If I want to be a good teacher/coach like Coach Wooden talked about I have to be a good listener. Listening can be hard at times, but it is not painful. It does not require a lot of work or an extreme amount of hard labor. What it does require is the desire to move out of a comfort zone. I am always looking for ways to get better whether that means reading books, watching tapes or going to clinics.
When I think back to my time with Coach Wooden he gave me the best advice anyone could have given me. It is advice I give others all the time. For some reason hearing it from the “greatest Coach of all time” gave a little bit of extra zing to the message.
I challenge you to be a great listener. If you have never taken the time to read one of Coach Wooden’s books or a book about him take the time to read about ageless wisdom. It has been said he had more books written about him after the age of 90 than any other person.
Here are some other quotes from Coach Wooden that you can share with your family, friends or team:
• “Be more concerned with your character than your reputation, because your character is what you really are, while your reputation is merely what others think you are.”
• “If you're not making mistakes, then you're not doing anything. I'm positive that a doer makes mistakes.”

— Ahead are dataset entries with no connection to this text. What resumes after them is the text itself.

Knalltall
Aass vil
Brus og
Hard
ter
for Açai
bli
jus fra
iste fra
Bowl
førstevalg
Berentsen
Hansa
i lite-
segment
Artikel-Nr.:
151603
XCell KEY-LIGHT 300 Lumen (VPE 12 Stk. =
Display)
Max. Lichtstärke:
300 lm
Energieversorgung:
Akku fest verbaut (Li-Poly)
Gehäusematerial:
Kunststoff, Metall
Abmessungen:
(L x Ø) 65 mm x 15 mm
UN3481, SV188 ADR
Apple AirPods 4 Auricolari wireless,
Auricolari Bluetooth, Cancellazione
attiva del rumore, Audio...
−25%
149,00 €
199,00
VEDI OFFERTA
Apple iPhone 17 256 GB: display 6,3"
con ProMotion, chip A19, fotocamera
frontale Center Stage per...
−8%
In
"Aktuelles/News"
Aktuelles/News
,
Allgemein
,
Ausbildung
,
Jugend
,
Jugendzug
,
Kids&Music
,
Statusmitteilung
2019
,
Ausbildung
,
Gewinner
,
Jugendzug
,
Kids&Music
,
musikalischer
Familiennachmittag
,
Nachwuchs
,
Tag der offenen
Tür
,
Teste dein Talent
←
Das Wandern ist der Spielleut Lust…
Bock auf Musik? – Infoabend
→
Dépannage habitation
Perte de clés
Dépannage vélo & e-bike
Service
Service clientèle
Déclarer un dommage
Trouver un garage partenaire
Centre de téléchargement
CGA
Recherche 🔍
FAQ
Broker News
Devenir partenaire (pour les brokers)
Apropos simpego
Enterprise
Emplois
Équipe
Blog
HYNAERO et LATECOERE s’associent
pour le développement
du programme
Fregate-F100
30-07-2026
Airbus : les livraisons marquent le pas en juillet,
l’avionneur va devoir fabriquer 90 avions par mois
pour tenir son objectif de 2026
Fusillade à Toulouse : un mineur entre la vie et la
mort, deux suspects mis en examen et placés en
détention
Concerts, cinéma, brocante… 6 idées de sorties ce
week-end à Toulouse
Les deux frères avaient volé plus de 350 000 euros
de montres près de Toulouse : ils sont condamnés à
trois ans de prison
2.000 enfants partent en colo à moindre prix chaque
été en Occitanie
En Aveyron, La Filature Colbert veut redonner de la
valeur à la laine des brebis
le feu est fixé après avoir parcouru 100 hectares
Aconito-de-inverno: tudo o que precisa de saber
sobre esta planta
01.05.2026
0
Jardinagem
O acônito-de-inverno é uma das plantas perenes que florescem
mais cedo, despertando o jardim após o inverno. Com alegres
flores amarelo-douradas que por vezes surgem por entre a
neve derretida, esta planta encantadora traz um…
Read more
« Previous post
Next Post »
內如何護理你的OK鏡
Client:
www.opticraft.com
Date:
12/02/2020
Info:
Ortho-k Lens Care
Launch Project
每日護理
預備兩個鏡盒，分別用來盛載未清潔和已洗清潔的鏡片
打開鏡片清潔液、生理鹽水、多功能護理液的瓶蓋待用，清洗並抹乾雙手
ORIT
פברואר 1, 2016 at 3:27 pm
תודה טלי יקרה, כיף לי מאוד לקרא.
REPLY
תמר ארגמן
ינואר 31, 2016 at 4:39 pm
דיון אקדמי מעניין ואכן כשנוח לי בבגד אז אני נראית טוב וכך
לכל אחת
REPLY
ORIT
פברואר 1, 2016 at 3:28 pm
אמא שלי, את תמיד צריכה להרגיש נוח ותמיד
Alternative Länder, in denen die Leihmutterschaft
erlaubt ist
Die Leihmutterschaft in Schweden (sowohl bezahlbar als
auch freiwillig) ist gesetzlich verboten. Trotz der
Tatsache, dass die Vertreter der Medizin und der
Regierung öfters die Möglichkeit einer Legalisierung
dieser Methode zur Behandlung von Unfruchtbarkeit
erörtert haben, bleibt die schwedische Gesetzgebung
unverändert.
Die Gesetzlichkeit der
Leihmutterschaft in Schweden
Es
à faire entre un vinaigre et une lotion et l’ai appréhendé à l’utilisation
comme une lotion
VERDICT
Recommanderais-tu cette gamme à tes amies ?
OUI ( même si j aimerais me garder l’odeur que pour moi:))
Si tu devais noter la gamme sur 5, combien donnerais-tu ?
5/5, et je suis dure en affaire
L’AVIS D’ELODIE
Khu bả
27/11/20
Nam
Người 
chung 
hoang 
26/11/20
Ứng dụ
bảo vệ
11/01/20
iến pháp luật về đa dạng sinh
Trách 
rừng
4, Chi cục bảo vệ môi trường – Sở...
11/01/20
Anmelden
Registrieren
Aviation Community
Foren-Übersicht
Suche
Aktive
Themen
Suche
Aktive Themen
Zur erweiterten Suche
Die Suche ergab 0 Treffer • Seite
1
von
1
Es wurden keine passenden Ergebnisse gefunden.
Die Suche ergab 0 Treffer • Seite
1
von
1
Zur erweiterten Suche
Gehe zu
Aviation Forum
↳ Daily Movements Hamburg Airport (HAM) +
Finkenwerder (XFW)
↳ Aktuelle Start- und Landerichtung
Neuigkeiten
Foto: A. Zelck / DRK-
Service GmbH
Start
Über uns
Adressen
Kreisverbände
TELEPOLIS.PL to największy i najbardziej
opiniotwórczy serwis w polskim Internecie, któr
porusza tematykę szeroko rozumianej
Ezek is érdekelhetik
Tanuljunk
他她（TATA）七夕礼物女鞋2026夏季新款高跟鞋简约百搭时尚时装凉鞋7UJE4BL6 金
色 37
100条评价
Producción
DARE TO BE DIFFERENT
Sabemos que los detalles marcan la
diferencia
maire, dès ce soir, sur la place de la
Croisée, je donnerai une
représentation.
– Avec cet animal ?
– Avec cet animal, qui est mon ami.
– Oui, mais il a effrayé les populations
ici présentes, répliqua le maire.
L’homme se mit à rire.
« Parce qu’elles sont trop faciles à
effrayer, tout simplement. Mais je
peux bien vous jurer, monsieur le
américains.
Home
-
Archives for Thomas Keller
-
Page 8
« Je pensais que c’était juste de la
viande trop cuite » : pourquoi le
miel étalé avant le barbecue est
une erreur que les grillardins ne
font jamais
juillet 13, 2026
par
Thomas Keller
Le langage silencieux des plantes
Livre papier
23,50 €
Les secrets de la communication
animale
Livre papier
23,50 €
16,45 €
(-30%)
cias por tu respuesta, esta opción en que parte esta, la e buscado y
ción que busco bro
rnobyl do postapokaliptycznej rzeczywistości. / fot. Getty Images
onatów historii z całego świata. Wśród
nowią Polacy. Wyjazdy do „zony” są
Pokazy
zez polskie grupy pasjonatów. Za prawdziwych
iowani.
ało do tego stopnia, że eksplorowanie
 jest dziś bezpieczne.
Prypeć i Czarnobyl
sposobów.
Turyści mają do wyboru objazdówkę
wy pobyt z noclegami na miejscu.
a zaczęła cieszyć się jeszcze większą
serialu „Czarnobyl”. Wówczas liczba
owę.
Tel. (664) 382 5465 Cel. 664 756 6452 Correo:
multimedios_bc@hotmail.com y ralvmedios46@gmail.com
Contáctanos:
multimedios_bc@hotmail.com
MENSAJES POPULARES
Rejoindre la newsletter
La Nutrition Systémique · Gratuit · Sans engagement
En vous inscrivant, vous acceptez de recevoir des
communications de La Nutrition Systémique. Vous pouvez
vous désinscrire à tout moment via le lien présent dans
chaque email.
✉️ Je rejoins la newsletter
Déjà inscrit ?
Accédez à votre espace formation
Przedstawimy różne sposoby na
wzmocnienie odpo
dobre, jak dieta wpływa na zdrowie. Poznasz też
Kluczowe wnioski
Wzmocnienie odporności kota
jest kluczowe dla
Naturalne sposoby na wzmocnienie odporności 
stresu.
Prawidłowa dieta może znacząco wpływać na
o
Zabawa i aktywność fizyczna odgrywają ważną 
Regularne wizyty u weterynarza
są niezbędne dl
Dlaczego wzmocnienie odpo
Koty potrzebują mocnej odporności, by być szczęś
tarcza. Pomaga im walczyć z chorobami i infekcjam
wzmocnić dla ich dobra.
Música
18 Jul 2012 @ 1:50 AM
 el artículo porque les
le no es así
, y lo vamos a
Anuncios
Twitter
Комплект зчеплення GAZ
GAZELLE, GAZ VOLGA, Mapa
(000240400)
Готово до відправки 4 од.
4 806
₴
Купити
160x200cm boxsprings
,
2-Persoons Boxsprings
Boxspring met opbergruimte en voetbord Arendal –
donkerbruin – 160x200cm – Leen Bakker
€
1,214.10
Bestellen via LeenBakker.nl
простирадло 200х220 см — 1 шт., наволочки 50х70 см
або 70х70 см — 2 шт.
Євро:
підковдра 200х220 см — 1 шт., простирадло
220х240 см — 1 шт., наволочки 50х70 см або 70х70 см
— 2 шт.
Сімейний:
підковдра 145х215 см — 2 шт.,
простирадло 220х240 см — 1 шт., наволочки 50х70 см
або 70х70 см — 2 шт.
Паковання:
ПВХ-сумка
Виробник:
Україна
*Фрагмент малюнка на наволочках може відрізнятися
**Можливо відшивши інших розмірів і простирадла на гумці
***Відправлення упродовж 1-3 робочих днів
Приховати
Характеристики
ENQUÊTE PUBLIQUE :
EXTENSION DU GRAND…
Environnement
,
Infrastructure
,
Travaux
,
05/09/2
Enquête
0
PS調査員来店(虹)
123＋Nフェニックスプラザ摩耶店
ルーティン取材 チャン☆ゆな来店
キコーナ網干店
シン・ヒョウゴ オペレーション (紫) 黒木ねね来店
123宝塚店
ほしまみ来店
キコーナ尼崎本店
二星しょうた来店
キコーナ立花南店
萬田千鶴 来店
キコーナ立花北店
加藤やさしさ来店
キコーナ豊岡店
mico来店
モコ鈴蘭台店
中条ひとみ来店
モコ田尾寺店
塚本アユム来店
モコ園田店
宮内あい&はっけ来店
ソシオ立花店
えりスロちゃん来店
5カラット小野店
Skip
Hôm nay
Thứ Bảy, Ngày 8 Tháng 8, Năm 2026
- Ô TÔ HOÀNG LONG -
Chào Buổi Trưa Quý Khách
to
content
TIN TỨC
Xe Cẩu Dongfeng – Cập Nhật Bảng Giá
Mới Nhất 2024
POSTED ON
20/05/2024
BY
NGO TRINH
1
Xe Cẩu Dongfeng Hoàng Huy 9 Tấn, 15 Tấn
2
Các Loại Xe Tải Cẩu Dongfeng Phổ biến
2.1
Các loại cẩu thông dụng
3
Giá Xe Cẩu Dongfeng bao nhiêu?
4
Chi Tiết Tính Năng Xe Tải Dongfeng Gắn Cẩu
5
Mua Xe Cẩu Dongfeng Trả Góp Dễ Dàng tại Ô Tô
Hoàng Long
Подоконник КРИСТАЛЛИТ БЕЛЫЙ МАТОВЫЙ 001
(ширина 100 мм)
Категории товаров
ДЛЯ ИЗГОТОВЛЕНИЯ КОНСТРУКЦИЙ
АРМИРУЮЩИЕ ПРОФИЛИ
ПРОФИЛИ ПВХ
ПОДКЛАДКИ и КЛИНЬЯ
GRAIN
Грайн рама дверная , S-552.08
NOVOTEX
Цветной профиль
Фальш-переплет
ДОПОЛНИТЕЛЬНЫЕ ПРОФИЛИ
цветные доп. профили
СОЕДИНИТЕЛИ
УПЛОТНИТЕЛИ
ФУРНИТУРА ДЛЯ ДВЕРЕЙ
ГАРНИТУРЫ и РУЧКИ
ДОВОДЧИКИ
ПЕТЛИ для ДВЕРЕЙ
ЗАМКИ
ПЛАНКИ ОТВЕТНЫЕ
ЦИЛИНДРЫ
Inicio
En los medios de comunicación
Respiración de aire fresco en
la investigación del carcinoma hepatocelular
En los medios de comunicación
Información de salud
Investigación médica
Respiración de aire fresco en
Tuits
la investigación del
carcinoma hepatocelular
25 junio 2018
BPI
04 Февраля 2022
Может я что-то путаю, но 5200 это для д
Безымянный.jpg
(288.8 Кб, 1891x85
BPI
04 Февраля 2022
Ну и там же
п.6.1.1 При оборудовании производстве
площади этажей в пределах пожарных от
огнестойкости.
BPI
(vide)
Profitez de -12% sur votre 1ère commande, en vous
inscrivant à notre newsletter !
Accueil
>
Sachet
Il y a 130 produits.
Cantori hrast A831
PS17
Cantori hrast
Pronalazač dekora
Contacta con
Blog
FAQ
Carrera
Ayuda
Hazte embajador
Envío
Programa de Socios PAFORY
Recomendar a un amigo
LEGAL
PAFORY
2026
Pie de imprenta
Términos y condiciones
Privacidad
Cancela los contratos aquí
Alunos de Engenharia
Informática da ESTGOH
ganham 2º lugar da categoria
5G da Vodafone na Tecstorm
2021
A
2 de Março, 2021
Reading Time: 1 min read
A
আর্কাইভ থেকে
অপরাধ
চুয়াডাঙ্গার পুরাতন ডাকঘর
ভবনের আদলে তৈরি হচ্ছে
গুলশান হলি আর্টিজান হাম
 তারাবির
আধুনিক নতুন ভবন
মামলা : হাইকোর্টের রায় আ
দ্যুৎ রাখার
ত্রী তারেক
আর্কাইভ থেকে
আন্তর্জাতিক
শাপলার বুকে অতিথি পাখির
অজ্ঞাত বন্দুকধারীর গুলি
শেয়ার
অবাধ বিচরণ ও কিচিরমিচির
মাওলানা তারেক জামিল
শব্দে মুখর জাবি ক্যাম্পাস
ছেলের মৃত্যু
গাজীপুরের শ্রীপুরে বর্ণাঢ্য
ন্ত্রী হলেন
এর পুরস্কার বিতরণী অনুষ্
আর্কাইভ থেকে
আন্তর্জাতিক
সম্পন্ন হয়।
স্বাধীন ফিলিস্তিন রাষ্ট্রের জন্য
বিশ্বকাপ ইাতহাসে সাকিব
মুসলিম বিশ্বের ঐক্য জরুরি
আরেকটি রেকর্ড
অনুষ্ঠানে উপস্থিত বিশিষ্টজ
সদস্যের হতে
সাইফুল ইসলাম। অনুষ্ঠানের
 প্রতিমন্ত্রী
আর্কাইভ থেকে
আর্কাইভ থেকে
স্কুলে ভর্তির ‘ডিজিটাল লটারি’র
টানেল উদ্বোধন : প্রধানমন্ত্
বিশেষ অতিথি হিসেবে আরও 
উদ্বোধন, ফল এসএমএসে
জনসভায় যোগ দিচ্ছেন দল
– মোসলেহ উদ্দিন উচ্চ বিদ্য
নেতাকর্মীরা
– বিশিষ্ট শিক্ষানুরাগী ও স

• “You can't let praise or criticism get to you. It's a weakness to get caught up in either one.”
• ” Talent is God given. Be humble. Fame is man-given. Be grateful. Conceit is self-given. Be careful.”
• “Ability may get you to the top, but it takes character to keep you there.”
• “Success is never final, failure is never fatal. It's courage that counts.”
• “There are many things that are essential to arriving at true peace of mind, and one of the most important is faith, which cannot be acquired without prayer.”
• “You can't live a perfect day without doing something for someone who will never be able to repay you.”
• “Sports do not build character. They reveal it.”
“I always tried to make clear that basketball is not the ultimate. It is of small importance in comparison to the total life we live. There is only one kind of life that truly wins, and that is the one that places faith in the hands of the Savior. Until that is done, we are on an aimless course that runs in circles and goes nowhere.”